Harry estiró el cuerpo para ver mejor. En la periferia de la luz que arrojaban los faros, las ovejas empezaban a separarse; entre éstas avanzaban unos hombres. Logró distinguir seis o siete figuras. Un momento después pudo ver que uno de los hombres llevaba un turbante de algodón blanco con rayas oscuras. Un poco más atrás había otro con un gorro de tela perfectamente encasquetado. El hombre del turbante parecía nervioso o asustado. No dejaba de mirar hacia atrás, como si quisiera asegurarse de que los demás estaban detrás de él.

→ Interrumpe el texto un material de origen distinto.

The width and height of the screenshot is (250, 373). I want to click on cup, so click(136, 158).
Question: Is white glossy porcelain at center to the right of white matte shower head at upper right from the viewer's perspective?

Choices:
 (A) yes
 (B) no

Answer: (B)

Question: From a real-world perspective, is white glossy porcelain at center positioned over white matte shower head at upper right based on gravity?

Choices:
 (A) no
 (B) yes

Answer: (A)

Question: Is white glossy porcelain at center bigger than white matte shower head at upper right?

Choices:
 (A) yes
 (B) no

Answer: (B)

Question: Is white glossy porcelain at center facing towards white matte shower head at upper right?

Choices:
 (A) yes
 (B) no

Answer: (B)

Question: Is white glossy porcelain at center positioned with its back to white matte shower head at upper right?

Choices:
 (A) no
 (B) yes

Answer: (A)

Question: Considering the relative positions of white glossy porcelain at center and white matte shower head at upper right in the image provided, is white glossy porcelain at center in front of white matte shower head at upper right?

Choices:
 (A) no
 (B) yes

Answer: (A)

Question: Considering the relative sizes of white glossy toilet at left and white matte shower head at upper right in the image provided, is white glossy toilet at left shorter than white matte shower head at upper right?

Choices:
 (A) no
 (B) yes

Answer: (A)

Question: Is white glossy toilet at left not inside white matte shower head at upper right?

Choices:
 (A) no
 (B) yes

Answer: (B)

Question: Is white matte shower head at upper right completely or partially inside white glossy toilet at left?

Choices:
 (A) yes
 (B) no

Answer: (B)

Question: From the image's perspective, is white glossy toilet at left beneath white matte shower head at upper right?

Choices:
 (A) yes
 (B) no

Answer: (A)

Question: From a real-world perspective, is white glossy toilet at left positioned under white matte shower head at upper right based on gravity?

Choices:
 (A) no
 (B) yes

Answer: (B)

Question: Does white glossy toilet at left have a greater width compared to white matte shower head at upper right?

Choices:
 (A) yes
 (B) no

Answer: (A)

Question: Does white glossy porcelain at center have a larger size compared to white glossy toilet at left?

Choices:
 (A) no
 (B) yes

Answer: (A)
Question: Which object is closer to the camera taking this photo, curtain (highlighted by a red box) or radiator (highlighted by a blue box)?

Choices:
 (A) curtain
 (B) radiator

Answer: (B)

Entonces Harry pudo verles las manos.

—Oh, Dios mío —dijo.

Tresca dijo algo en árabe y Mehdi dio un manotazo para coger el arma de la guantera, pero el hombre del gorro de tela ya había lanzado algo contra el coche; el objeto chocó contra el parabrisas. El cristal se resquebrajó pero sin romperse, y la granada rebotó. Todo ocurrió al mismo tiempo.

Harry se estiró más allá del asiento de Mehdi y abrió su puerta, luego puso el pie en el costado del hombre y empujó, arrastrándose detrás de él hasta que ambos quedaron tendidos en el suelo. Había sido un acto puramente instintivo. No sabía de qué lado del coche había caído la granada, por lo que podría haber empujado a Mehdi exactamente encima de ella.

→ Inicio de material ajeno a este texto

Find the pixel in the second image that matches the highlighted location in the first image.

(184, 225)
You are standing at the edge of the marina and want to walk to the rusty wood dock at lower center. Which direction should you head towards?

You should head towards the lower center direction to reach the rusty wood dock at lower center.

Pero estalló en el otro lado, en el mismo momento en que se desataba un rugido terrible. Todos los árabes estaban disparando sus armas sobre el Duesenberg.

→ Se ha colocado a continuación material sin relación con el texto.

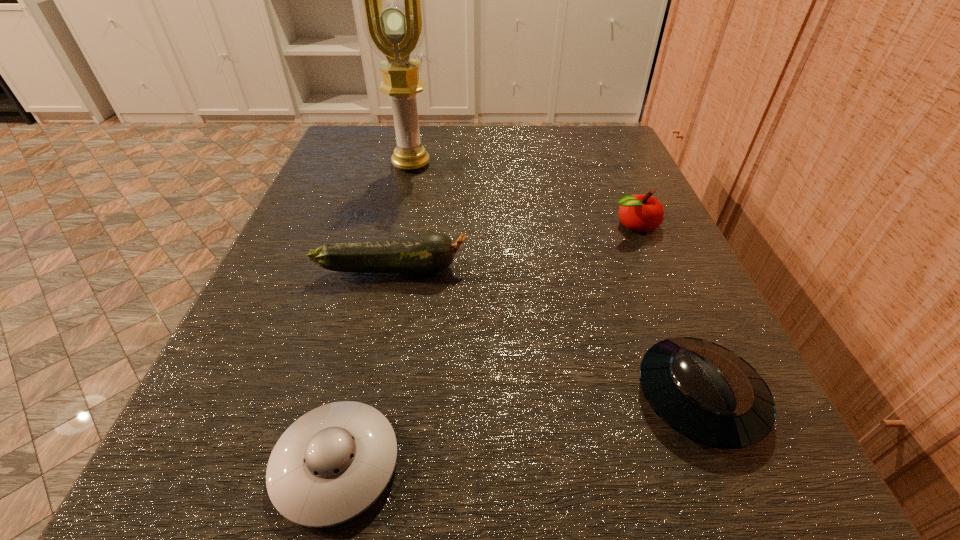
Select which object appears as the closest to the right saucer. Please provide its 2D coordinates. Your answer should be formatted as a tuple, i.e. [(x, y)], where the tuple contains the x and y coordinates of a point satisfying the conditions above.

[(642, 213)]

Where is `vacant space that satisfies the following two spatial constraints: 1. on the back side of the shorter saucer; 2. on the left side of the right saucer`? Image resolution: width=960 pixels, height=540 pixels. vacant space that satisfies the following two spatial constraints: 1. on the back side of the shorter saucer; 2. on the left side of the right saucer is located at coordinates (352, 397).

Identify the location of vacant area in the image that satisfies the following two spatial constraints: 1. on the front-facing side of the tallest object; 2. on the right side of the right saucer. This screenshot has width=960, height=540. (358, 397).

The image size is (960, 540). In order to click on vacant area in the image that satisfies the following two spatial constraints: 1. at the blossom end of the third nearest object; 2. on the right side of the right saucer in this screenshot , I will do `click(365, 397)`.

Find the location of a particular element. The image size is (960, 540). free spot that satisfies the following two spatial constraints: 1. at the blossom end of the zucchini; 2. on the back side of the right saucer is located at coordinates (365, 397).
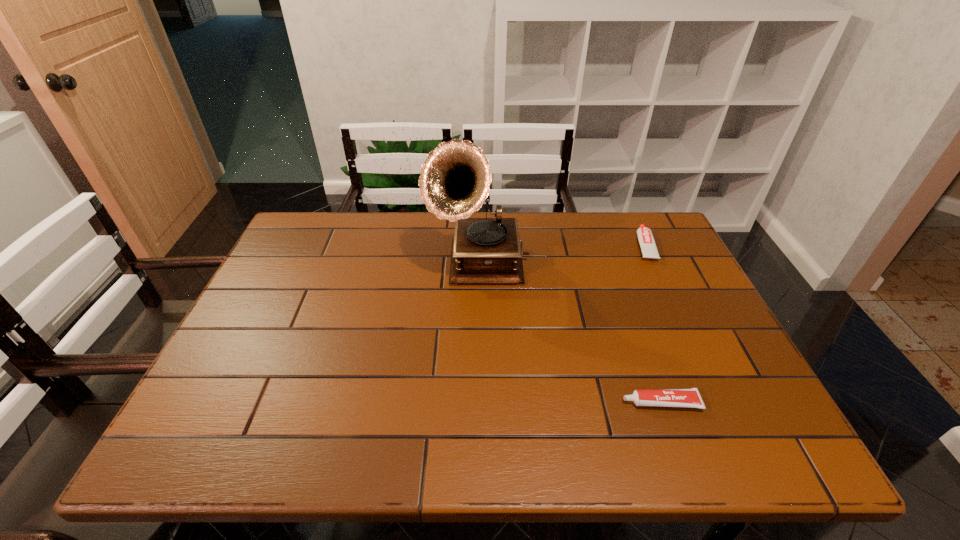
The height and width of the screenshot is (540, 960). I want to click on vacant space located at the nozzle of the left toothpaste, so [x=531, y=402].

Identify the location of record player at the far edge. This screenshot has height=540, width=960. 454,182.

Image resolution: width=960 pixels, height=540 pixels. What are the coordinates of `toothpaste present at the far edge` in the screenshot? It's located at (646, 240).

The image size is (960, 540). In order to click on object that is positioned at the far right corner in this screenshot , I will do `click(646, 240)`.

In the image, there is a desktop. At what (x,y) coordinates should I click in order to perform the action: click on vacant space at the far edge. Please return your answer as a coordinate pair (x, y). The width and height of the screenshot is (960, 540). Looking at the image, I should click on (527, 211).

At what (x,y) coordinates should I click in order to perform the action: click on free point at the near edge. Please return your answer as a coordinate pair (x, y). This screenshot has height=540, width=960. Looking at the image, I should click on coord(395,438).

The height and width of the screenshot is (540, 960). In the image, there is a desktop. Find the location of `vacant region at the left edge`. vacant region at the left edge is located at coordinates (254, 362).

The height and width of the screenshot is (540, 960). What are the coordinates of `blank space at the right edge of the desktop` in the screenshot? It's located at (675, 276).

Find the location of a particular element. Image resolution: width=960 pixels, height=540 pixels. vacant area at the near left corner is located at coordinates (214, 442).

I want to click on free space at the near right corner, so click(748, 429).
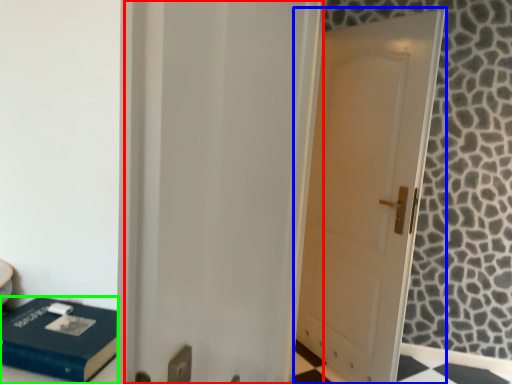
Question: Estimate the real-world distances between objects in this image. Which object is farther from screen door (highlighted by a red box), door (highlighted by a blue box) or box (highlighted by a green box)?

Choices:
 (A) door
 (B) box

Answer: (A)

Harry cogió a Mehdi y se alejaron del coche a todo correr. Cogidos de la mano como niños, precipitándose a ciegas en la oscuridad. Mehdi no se movía bien, ni siquiera como haría cualquier hombre gordo. Apenas podía correr; Harry tuvo la sensación de que se movían sobre una superficie encolada, y temió que el hombre sufriera un ataque al corazón. Entre el sonido de los disparos pudo oír el fuerte silbido de la respiración de Mehdi.

Cayeron sobre una valla de alambre de púas, y Harry se hizo un corte en el brazo. El alambre parecía viejo y oxidado. Sin duda había sobrevivido a una de las guerras, y él pensó en el tétanos mientras se desplomaba entre dos hileras de alambres, arañándose aún más.

El alambre de púas se enganchó en la ropa de Mehdi, y Harry se esforzó en liberarlo.

—¡Alá! —jadeó Mehdi. Finalmente se le desgarró la camisa. Entretanto, a treinta metros de distancia, los hombres disparaban sobre el coche.

El depósito de gasolina estalló en el momento en que Mehdi se zafaba de la alambrada, y ambos se aplastaron contra el suelo en un intento de quedar fuera del alcance de la deslumbrante luz.

Harry vio que Mehdi llevaba encima la pistola de cañón grueso de Tresca. Tuvo miedo de que el hombre disparara y pusiera al descubierto su escondite, pero cuando intentó hacerse con el arma no pudo quitársela de la mano.

—No la use —le dijo, pero sus palabras quedaron ahogadas por un estallido de disparos.

Dio un pellizco a la mano regordeta de Mehdi y susurró:

—No use el arma.

Mehdi lo miró aturdido.

Harry intentaba mantener la cabeza baja, detrás de unas rocas que bordeaban la valía. Suponía que tarde o temprano lo encontrarían. Cuando aún era un niño se había enterado de la existencia del hombre que había compartido el apellido con su padre, y durante varios años tuvo una pesadilla en la que él se escondía en el sótano del edificio en el que vivía mientras Bruno Hauptmann iba a raptarlo. Era como si el sueño sólo hubiera cambiado ligeramente.

Pero en lugar de ver a Hauptmann oyó el discordante sonido de unos vehículos y enseguida se intensificó el tiroteo. Levantó la cabeza el tiempo suficiente para ver que los árabes ya no disparaban al coche envuelto en llamas. Abrían fuego hacia el otro lado, pero lo más importante es que otros disparaban contra ellos. Harry sólo pudo ver a dos, pero mientras él los miraba fueron derribados por las balas. Los dos hombres se quedaron quietos, pero el que les había disparado siguió haciéndolo, y cada vez que una bala los alcanzaba el impacto los hacía sacudirse, de modo que los dos cuerpos parecían retorcerse.